**TASK BRIEF**
Only the lines in the entries below from the line with "вторичные элементы, снижающие" to the line with "クッキーの設定の変更を希望される利用者は、各ブラウザの製造元へ", both included, belong in the answer, transcribed exactly and without pictures.

** Opening DATA SHOWN block **

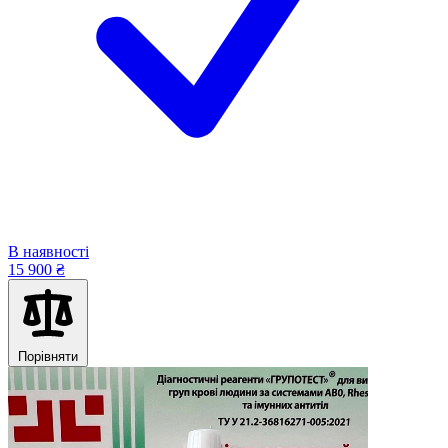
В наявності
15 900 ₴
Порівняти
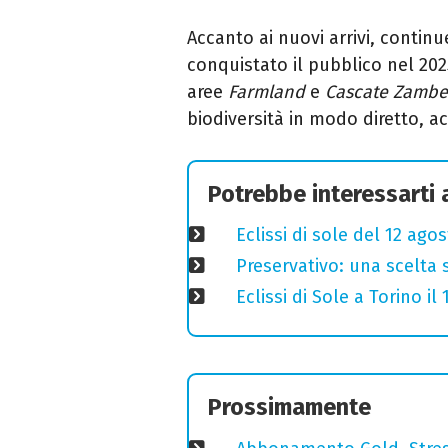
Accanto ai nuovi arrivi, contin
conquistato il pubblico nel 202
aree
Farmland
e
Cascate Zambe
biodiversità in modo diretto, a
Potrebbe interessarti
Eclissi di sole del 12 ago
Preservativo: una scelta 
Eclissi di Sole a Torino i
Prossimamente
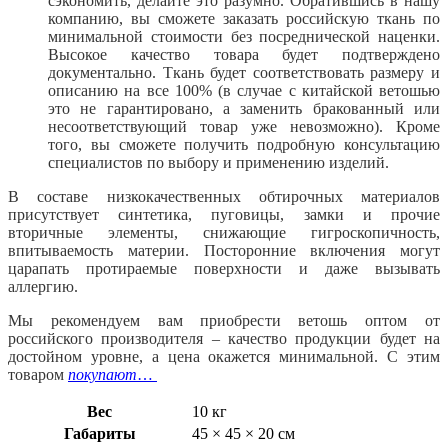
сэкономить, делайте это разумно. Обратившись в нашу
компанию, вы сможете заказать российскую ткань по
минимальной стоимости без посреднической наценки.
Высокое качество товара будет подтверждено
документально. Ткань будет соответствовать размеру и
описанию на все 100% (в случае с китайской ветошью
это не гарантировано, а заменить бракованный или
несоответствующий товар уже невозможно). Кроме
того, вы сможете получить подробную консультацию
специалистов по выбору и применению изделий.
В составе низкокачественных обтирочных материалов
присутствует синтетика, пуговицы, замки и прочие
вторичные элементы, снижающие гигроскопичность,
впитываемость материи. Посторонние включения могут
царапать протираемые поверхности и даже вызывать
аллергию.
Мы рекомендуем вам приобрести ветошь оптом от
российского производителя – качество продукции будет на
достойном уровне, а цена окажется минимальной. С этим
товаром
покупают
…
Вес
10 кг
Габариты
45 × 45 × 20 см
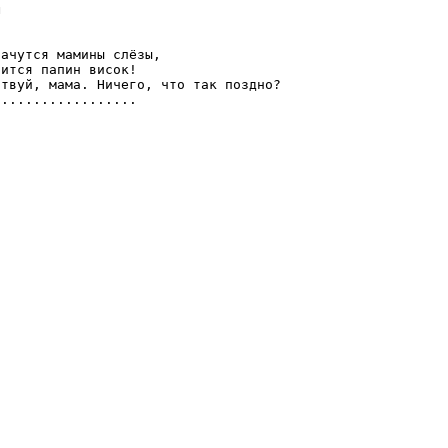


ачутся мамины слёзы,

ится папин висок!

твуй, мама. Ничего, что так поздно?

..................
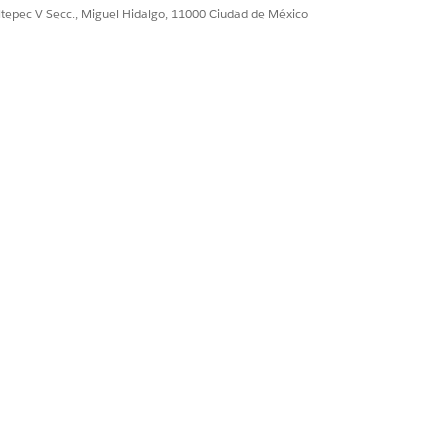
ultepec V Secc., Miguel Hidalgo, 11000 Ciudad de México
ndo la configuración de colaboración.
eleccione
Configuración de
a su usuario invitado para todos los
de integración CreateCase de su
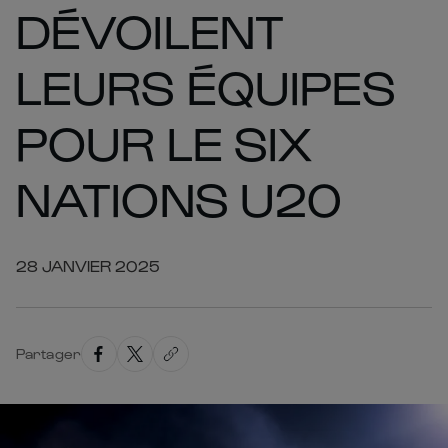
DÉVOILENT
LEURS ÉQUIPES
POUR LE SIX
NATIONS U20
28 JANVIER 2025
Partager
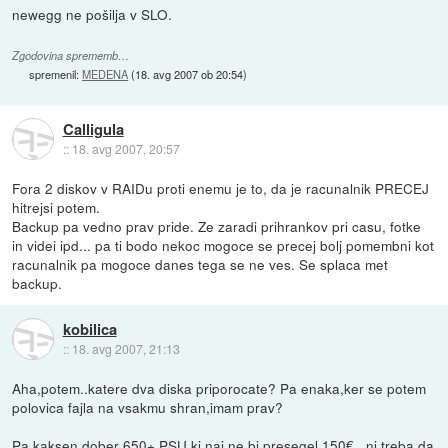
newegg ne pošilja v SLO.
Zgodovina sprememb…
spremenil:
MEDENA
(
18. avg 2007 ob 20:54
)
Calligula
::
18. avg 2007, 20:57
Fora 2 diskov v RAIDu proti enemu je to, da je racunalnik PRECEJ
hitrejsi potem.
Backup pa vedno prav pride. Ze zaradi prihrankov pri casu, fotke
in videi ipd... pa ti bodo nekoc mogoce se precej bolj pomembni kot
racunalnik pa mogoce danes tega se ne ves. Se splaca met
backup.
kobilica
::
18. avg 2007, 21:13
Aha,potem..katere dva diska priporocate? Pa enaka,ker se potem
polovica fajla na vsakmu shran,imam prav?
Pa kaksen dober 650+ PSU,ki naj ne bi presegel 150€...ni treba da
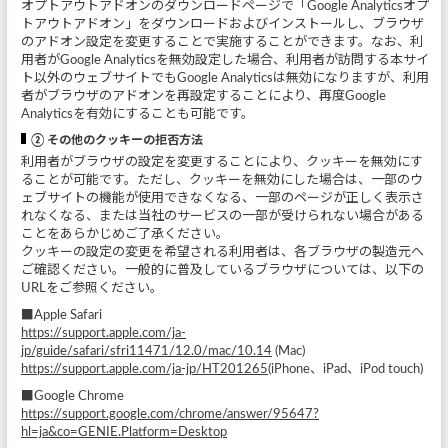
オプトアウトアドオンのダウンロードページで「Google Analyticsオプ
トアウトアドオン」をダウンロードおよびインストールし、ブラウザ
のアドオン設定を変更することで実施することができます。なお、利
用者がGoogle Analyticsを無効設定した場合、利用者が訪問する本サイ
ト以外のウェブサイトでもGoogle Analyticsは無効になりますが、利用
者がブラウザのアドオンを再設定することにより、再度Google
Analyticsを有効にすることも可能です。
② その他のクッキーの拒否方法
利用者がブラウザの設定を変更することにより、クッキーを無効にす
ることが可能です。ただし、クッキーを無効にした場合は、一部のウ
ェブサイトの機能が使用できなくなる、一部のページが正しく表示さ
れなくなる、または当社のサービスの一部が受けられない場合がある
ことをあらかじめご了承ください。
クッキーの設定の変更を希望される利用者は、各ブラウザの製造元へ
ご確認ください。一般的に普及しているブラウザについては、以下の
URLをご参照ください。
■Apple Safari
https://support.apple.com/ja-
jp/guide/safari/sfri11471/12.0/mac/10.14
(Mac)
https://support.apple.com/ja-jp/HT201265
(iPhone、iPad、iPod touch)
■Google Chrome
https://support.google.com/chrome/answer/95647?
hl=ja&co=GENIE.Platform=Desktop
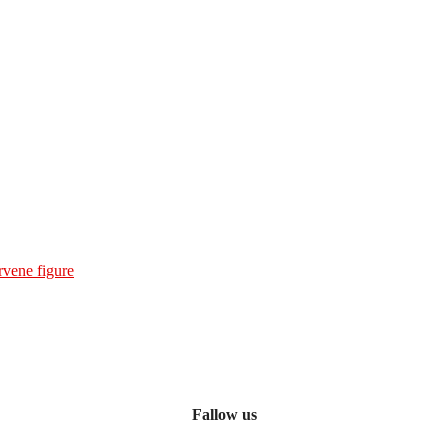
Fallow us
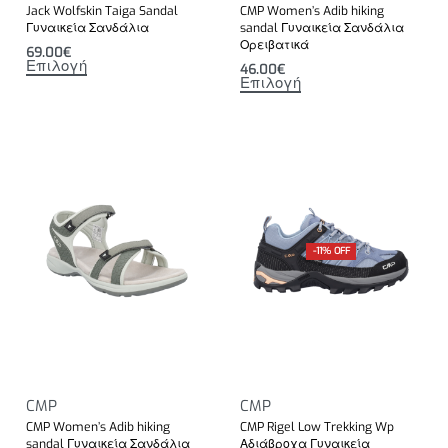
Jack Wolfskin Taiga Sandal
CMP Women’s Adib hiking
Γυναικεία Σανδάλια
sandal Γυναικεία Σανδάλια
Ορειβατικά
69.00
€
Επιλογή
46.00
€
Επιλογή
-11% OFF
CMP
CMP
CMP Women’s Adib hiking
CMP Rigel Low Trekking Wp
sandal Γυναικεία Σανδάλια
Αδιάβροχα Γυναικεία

** Closing DATA SHOWN block **

**RESPONSE AREA**
вторичные элементы, снижающие гигроскопичность,
впитываемость материи. Посторонние включения могут
царапать протираемые поверхности и даже вызывать
аллергию.
Мы рекомендуем вам приобрести ветошь оптом от
российского производителя – качество продукции будет на
достойном уровне, а цена окажется минимальной. С этим
товаром
покупают
…
Вес
10 кг
Габариты
45 × 45 × 20 см


ачутся мамины слёзы,

ится папин висок!

твуй, мама. Ничего, что так поздно?

..................
ultepec V Secc., Miguel Hidalgo, 11000 Ciudad de México
ndo la configuración de colaboración.
eleccione
Configuración de
a su usuario invitado para todos los
de integración CreateCase de su
DÉVOILENT
LEURS ÉQUIPES
POUR LE SIX
NATIONS U20
28 JANVIER 2025
Partager
newegg ne pošilja v SLO.
Zgodovina sprememb…
spremenil:
MEDENA
(
18. avg 2007 ob 20:54
)
Calligula
::
18. avg 2007, 20:57
Fora 2 diskov v RAIDu proti enemu je to, da je racunalnik PRECEJ
hitrejsi potem.
Backup pa vedno prav pride. Ze zaradi prihrankov pri casu, fotke
in videi ipd... pa ti bodo nekoc mogoce se precej bolj pomembni kot
racunalnik pa mogoce danes tega se ne ves. Se splaca met
backup.
kobilica
::
18. avg 2007, 21:13
Aha,potem..katere dva diska priporocate? Pa enaka,ker se potem
polovica fajla na vsakmu shran,imam prav?
Pa kaksen dober 650+ PSU,ki naj ne bi presegel 150€...ni treba da
オプトアウトアドオンのダウンロードページで「Google Analyticsオプ
トアウトアドオン」をダウンロードおよびインストールし、ブラウザ
のアドオン設定を変更することで実施することができます。なお、利
用者がGoogle Analyticsを無効設定した場合、利用者が訪問する本サイ
ト以外のウェブサイトでもGoogle Analyticsは無効になりますが、利用
者がブラウザのアドオンを再設定することにより、再度Google
Analyticsを有効にすることも可能です。
② その他のクッキーの拒否方法
利用者がブラウザの設定を変更することにより、クッキーを無効にす
ることが可能です。ただし、クッキーを無効にした場合は、一部のウ
ェブサイトの機能が使用できなくなる、一部のページが正しく表示さ
れなくなる、または当社のサービスの一部が受けられない場合がある
ことをあらかじめご了承ください。
クッキーの設定の変更を希望される利用者は、各ブラウザの製造元へ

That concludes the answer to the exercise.